Family offices are famously private and famously slow to switch systems. So growth here means something. Eton Solutions says its client base grew roughly 340% across about 15 countries, revenue quadrupled, and assets on platform passed $1 trillion. In July 2025, Navis Capital Partners - a repeat investor managing over $5 billion - led a $58M Series C, completed in two tranches, to push AI and global expansion.
A chart where the bars measure five different things at once - which is, fittingly, exactly the problem AtlasFive was built to solve.
The company's own line is "transforming the family offices of today, and reimagining the wealth management of tomorrow." Underneath the polish is a concrete claim: that the private wealth industry still runs on tools it has outgrown, and that an integrated, secure, AI-driven platform can do for the family office what ERP did for the factory floor.
"Transforming the family offices of today, and reimagining the wealth management of tomorrow."
Whether the AI lives up to the "10x" billing is the open question - it usually is.
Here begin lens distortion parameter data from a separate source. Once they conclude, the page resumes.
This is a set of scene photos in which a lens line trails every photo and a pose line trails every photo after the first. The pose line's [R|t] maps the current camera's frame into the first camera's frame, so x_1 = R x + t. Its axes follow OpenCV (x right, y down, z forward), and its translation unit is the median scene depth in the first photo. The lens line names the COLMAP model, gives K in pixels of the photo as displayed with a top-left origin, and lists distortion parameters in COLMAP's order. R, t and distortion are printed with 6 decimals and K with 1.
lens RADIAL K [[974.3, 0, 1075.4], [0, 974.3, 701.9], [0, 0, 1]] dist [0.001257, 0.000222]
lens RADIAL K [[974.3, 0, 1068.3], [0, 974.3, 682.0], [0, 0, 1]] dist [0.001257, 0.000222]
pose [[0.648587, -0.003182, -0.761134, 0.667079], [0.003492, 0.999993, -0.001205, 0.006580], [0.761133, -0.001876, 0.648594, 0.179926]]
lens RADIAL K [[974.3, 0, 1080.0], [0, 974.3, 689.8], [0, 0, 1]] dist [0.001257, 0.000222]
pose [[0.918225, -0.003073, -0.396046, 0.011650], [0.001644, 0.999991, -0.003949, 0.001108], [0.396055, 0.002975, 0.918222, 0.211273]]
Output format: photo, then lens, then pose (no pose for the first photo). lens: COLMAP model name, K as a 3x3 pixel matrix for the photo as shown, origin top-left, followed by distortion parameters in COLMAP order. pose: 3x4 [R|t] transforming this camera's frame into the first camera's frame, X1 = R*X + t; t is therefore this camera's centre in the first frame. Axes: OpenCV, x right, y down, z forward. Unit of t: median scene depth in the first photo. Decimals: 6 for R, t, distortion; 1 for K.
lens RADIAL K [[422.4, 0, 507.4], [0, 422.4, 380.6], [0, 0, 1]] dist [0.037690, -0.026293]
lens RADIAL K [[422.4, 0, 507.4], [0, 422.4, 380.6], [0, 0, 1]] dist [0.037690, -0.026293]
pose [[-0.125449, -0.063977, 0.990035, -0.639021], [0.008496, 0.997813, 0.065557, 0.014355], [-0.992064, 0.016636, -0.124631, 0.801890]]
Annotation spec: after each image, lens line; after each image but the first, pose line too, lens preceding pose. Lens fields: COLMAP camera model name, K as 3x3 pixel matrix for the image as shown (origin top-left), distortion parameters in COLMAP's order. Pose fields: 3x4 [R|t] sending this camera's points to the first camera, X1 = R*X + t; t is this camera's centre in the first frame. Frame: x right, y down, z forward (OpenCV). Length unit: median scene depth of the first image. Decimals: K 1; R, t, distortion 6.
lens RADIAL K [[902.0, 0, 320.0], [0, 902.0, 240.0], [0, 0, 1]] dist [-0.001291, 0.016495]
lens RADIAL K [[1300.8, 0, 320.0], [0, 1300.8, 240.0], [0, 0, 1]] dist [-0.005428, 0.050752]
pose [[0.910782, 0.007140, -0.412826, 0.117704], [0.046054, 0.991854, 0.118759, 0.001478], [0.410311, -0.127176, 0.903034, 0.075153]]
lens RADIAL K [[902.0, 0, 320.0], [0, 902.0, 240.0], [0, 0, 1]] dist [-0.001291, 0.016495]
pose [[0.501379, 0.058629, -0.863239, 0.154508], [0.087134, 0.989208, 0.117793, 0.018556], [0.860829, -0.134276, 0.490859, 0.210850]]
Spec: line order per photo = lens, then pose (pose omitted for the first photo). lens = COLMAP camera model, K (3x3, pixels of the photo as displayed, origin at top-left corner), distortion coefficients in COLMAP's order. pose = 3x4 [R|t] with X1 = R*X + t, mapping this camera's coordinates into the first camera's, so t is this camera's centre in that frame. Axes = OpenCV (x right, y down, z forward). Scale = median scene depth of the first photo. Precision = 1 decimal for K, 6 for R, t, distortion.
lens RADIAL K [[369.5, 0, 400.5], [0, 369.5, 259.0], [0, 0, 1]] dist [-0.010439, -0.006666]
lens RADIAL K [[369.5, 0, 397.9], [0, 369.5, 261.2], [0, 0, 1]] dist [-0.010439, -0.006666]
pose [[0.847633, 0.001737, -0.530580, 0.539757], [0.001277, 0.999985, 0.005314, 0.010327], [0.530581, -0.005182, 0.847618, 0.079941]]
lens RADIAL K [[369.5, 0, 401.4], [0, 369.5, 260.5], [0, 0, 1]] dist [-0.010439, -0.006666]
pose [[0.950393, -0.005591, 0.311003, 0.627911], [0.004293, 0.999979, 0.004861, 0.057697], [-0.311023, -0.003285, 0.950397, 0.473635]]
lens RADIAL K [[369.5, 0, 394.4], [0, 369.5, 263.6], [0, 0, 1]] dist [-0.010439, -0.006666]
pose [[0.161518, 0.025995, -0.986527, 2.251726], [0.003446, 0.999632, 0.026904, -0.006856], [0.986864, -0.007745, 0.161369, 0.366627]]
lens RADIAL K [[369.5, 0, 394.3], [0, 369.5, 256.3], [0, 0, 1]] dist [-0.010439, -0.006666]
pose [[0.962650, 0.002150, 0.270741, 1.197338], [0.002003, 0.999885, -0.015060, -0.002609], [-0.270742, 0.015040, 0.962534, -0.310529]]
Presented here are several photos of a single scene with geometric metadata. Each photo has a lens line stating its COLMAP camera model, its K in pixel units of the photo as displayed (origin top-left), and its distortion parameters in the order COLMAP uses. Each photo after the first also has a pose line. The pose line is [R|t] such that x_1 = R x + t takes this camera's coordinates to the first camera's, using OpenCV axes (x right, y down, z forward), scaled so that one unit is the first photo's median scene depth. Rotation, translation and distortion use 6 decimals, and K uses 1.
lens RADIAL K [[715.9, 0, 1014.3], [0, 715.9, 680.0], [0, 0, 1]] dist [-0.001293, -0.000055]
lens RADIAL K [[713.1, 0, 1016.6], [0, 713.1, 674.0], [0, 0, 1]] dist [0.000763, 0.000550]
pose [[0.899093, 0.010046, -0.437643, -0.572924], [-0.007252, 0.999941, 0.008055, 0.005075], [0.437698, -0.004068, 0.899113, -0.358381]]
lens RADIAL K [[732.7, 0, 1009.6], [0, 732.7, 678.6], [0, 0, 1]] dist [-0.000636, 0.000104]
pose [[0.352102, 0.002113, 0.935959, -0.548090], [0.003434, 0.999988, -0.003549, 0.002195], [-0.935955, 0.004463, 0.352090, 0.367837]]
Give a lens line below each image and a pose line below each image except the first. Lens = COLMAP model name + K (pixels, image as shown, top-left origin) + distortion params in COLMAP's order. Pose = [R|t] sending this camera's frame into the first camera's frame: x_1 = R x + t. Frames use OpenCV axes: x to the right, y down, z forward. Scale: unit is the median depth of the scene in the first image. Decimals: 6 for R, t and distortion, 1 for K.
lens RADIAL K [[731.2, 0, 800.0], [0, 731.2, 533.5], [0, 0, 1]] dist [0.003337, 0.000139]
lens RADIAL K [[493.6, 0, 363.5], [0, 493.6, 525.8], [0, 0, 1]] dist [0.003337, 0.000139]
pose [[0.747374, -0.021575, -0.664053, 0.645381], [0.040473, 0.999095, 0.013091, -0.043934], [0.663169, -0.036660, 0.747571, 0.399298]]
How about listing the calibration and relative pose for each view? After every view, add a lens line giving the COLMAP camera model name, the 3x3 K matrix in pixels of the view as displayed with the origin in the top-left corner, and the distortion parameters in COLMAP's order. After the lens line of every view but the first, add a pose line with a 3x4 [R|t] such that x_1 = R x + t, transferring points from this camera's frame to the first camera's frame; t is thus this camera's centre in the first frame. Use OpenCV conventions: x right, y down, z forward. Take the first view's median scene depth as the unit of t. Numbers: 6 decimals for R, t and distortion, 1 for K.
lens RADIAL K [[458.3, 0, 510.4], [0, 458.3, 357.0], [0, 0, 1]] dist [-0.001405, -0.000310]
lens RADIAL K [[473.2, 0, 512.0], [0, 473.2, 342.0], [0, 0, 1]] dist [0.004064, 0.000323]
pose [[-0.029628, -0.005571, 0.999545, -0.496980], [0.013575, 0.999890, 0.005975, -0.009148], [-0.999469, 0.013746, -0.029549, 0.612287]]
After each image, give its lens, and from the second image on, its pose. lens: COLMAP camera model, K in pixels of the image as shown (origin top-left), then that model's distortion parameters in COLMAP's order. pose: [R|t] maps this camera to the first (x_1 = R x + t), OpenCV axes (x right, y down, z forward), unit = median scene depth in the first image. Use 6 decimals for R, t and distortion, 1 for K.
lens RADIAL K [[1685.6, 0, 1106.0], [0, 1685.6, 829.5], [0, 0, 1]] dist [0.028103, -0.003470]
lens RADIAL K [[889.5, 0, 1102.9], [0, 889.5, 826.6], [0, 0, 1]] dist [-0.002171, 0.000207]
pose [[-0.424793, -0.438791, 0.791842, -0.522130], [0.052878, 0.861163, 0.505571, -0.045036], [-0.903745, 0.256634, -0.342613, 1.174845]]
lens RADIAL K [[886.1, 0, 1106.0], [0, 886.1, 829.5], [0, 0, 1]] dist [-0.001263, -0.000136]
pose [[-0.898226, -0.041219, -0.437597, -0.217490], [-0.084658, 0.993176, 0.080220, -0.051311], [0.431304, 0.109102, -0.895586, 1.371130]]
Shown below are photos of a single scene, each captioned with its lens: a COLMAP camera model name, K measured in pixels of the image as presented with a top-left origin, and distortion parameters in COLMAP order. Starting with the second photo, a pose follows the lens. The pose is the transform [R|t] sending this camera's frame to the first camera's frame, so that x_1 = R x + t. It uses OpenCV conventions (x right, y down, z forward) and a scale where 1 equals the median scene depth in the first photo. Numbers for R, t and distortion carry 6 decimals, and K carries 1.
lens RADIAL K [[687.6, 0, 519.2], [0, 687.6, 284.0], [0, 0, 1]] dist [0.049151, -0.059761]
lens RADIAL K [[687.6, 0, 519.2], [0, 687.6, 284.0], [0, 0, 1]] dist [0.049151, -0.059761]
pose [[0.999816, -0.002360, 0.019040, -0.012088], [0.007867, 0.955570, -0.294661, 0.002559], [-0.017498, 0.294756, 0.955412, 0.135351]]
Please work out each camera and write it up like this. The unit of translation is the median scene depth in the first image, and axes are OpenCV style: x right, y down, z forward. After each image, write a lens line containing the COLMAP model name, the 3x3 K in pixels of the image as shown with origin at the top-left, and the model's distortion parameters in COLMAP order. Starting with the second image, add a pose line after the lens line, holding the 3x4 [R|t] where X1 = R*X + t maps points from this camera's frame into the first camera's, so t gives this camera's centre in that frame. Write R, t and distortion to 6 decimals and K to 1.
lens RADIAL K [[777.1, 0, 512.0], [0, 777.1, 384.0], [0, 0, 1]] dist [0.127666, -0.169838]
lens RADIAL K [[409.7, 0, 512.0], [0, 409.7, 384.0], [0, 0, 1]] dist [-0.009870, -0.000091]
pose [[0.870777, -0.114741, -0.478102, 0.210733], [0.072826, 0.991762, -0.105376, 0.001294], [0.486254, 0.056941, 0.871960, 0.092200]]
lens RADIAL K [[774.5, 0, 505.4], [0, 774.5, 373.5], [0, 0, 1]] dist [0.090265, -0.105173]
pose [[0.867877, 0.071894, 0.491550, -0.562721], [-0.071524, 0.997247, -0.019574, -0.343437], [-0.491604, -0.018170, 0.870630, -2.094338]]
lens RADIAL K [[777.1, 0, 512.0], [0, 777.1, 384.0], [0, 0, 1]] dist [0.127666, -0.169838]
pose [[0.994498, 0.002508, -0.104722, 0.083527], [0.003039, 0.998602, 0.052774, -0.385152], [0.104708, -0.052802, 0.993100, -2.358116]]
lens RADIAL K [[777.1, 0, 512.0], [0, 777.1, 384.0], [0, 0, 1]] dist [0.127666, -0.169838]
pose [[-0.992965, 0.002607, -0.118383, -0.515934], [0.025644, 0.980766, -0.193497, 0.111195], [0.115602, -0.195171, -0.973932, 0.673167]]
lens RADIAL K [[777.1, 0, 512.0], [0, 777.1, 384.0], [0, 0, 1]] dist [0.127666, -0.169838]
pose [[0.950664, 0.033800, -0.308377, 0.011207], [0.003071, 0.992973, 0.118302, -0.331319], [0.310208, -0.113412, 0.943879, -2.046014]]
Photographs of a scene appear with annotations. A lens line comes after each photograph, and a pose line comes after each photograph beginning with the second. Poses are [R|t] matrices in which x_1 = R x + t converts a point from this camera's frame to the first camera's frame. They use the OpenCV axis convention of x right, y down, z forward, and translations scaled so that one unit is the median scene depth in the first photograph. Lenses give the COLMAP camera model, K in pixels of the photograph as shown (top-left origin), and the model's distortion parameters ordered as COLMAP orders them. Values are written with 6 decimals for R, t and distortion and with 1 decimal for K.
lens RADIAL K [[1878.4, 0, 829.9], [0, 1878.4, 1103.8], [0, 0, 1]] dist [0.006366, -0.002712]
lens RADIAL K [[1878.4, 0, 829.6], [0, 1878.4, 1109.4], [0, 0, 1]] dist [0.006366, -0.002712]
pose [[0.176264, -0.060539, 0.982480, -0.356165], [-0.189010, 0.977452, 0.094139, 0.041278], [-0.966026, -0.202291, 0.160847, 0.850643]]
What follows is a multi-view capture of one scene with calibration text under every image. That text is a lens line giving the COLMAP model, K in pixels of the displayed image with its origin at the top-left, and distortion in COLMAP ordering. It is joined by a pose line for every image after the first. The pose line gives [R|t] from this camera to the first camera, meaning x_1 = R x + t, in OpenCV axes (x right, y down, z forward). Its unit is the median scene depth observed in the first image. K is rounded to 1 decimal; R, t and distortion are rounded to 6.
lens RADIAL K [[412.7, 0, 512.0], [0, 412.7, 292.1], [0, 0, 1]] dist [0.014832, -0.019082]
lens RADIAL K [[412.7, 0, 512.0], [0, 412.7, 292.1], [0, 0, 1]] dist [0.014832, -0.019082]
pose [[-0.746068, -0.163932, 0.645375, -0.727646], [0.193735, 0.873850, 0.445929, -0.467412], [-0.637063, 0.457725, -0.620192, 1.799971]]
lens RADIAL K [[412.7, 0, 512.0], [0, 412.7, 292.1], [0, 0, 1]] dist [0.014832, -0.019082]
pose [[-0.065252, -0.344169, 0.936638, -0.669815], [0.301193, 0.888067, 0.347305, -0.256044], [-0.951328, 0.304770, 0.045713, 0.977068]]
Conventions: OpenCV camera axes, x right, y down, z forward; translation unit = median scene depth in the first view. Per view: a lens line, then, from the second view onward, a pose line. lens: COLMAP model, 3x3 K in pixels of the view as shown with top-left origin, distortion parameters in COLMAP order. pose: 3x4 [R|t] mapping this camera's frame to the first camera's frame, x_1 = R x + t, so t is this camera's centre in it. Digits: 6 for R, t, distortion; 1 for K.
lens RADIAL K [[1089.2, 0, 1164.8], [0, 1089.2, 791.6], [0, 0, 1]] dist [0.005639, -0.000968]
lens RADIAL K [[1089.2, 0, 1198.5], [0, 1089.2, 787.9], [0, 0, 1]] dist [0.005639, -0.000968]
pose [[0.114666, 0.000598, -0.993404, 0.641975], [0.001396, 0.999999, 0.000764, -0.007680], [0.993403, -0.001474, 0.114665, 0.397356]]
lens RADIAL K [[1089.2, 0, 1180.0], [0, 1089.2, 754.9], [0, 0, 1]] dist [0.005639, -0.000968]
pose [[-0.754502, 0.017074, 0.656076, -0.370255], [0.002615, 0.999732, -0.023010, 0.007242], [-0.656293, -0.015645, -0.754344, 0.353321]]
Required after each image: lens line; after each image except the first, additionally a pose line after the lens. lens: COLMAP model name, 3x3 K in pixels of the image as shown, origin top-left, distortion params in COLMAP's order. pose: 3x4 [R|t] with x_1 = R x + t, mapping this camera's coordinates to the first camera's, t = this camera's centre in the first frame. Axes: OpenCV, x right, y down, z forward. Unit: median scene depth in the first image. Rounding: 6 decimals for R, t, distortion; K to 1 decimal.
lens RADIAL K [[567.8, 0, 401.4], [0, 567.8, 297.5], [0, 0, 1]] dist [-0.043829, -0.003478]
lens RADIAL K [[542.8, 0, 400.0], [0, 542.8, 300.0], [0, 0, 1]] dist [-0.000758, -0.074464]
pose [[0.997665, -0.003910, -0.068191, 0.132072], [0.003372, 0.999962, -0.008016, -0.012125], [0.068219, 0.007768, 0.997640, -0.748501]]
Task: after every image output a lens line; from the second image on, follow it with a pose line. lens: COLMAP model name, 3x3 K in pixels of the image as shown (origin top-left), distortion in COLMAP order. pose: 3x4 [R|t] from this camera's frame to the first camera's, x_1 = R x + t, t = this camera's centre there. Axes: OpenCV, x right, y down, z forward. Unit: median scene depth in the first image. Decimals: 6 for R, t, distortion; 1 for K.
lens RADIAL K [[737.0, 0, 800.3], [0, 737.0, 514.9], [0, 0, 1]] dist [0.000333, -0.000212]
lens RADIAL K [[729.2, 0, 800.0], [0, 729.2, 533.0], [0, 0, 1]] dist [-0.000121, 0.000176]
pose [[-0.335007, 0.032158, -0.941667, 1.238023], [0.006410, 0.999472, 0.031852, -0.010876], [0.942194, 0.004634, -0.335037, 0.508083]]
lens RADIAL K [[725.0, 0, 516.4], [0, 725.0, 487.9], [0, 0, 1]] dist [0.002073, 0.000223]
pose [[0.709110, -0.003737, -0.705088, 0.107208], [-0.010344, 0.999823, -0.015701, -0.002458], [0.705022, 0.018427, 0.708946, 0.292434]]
But the direction is unambiguous: fewer manual reconciliations, more automation, one ledger of record for fortunes too complex to track any other way.
Family offices are multiplying as wealth concentrates, and the back office is where they quietly succeed or fail. Get the plumbing right and an advisor spends time on strategy instead of reconciliation. Get it wrong and the cost is measured in errors nobody can afford. Eton Solutions is betting the whole company on being the plumbing.
Back to that controller, closing the books. A decade ago: forty spreadsheets and a prayer. Now: one screen, one ledger, and an AI flagging the line item that doesn't reconcile before anyone has to lose a night over it. The fortune is just as large and just as complicated. The difference is that nobody is doing it by hand anymore. That is the entire product, and it turns out to be worth a trillion dollars of trust.